|Let fans be fans. (Getty Images)|
When a young man elected to give his favorite team some encouraging words after they lost a demoralizing needed win at home in the Eastern Conference Finals, anyone who saw it, let's face it, laughed. Laughed heartily. They just lost the most important game of their lives (or at least since last June), are faced with the reality that all their pomp and circumstance are nothing but cheap tricks, and that they are not the super-team they or anyone made them out to be. How can you applaud "good effort" when a bunch of old guys and Rondo smoke you at home?
Some even thought he was insincere. That the kid was making fun of the team for having failed so spectacularly. I mean, that's what we all did, right? I was cracking jokes on Twitter like everyone else at the Heat's expense. Before I watched the video, I assumed the kid was saying it in the same voice as Christian Bale when he freaked out on set. "Oh, good for you!"

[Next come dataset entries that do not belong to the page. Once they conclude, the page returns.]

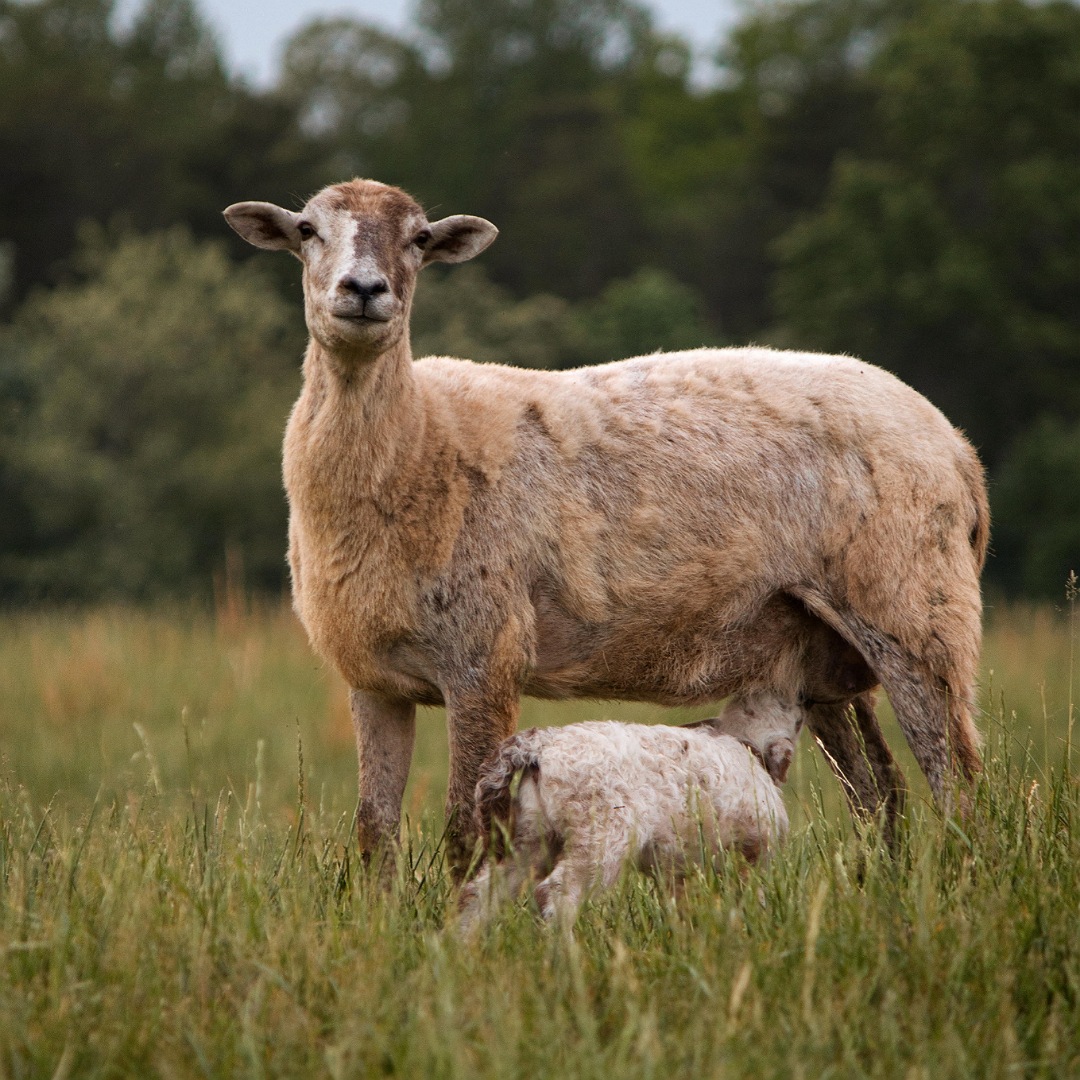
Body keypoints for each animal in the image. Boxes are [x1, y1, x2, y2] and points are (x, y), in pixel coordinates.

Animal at [223, 177, 988, 870]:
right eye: (308, 231)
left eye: (419, 239)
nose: (364, 289)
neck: (423, 436)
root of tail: (956, 445)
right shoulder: (375, 680)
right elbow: (374, 834)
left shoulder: (484, 660)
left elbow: (465, 835)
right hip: (821, 646)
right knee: (882, 796)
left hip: (915, 610)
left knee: (959, 786)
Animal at [458, 692, 802, 929]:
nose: (802, 701)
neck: (745, 747)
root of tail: (540, 744)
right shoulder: (754, 853)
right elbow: (752, 899)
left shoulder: (680, 870)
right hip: (601, 836)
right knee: (556, 893)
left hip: (530, 836)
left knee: (481, 891)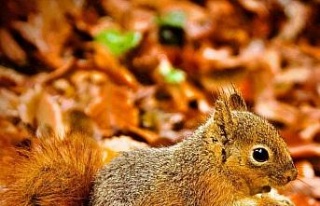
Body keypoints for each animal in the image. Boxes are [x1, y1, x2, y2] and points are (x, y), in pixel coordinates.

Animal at [0, 89, 298, 206]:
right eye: (259, 154)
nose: (293, 175)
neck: (212, 164)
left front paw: (279, 198)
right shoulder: (206, 192)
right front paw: (269, 201)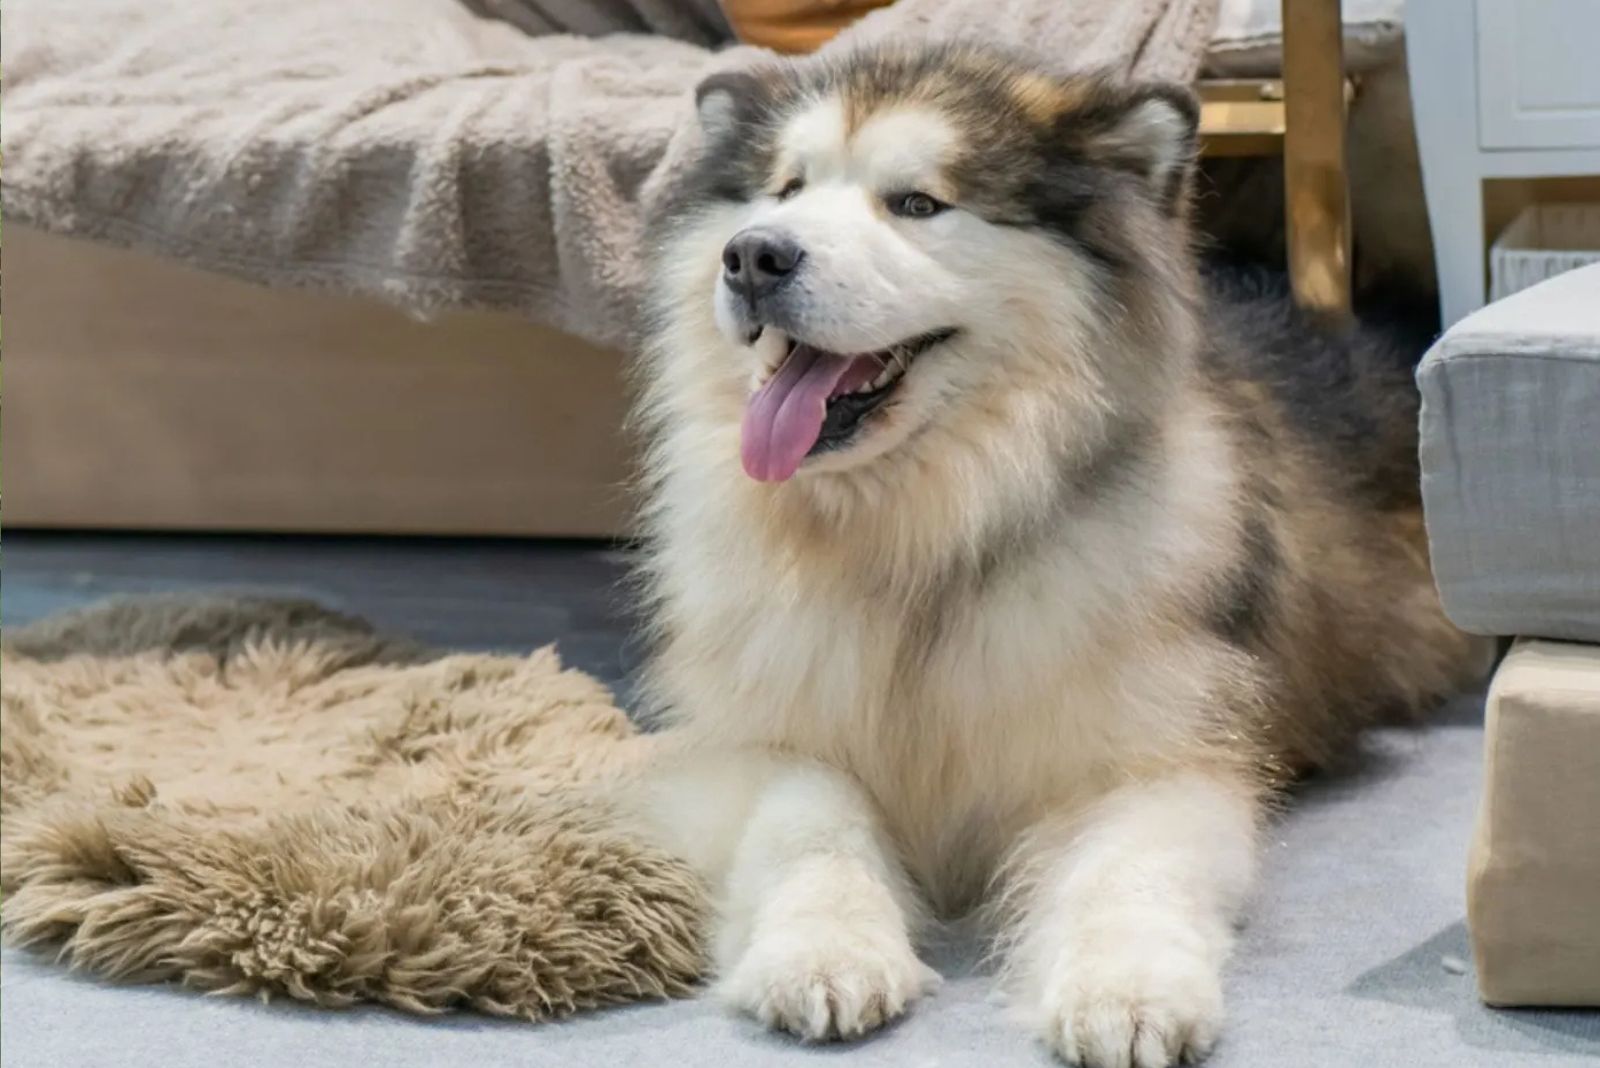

But he wasn't. Because NBC Miami found him and checked in with the kid, whose name is Jack Meyer:
Jack has been a Heat fan since he was 3 or 4. He loves to play ball with his dad, and enjoys collecting the team's memorabilia in his room. His Heat-themed bed is “super cozy,” he says.Via NBCMiami.
So when people have the audacity to question whether the young Coral Gables hoops fan was mocking the Heat, the passion in his voice makes it obvious where he stands.
Jack, who was at the game with his father James, hopes his cheers will encourage the team for Game 6.
“You can't give up this easily,” he said. “You know there's always got to be a second chance for you. You always have the power to win.”
Seriously, pure sugar right there. Look, your team is going to lose from time to time, and caring about that is a good thing, it's part of sports. And there's no denying that the Heat's behavior in 2010 set them up for this massive dose of glee from the masses at their outright failure.
But that kid? He's just a fan, whose favorite team happened to put together these superstars, which gave him something to be excited about. He wanted to tell them that even if they lost, he appreciated what they did on the court. They're in the Eastern Conference Finals, for crying out loud. That's a pretty good job for most teams. Not the Heat, and that's fine, but I'm not going to begrudge the kid wanting to tell his heroes that. What should he do? Tell his heroes they're terrible and he hates them? They're his heroes.
Sam Mellinger of the Kansas City Star writes about the episode, admitting he laughed at first, too:
But then I watched the video again. And again. Watched closer, thought a little bit more, and you know what?
I actually think it's pretty cool.
Because we all used to be that kid once, didn't we? We all used to be innocent sports fans, unburdened by the requisite cynicism it takes now in a world of fake Twitter handles, anonymous cyber tough guys and talk radio shouting.
If you open your mind, there's something much better than a laugh in that video. There's something more special, something much more rare, something worth treasuring.
That's innocence. Optimism. Empathy. A reluctance to judge, restraint from belittlement.
via Good job, good effort, and sincerity | Don't Kill the Mellinger.
Eight months ago, we didn't have professional basketball. We didn't have a season. No playoff seeds or rookie campaigns. We had the lockout, cold, dark, cynical, and brutal. Instead, we get this. Four great teams who have battled their way to this moment against terrific competition, overcoming adversity and competing at the highest level for the prize they've worked their entire careers for.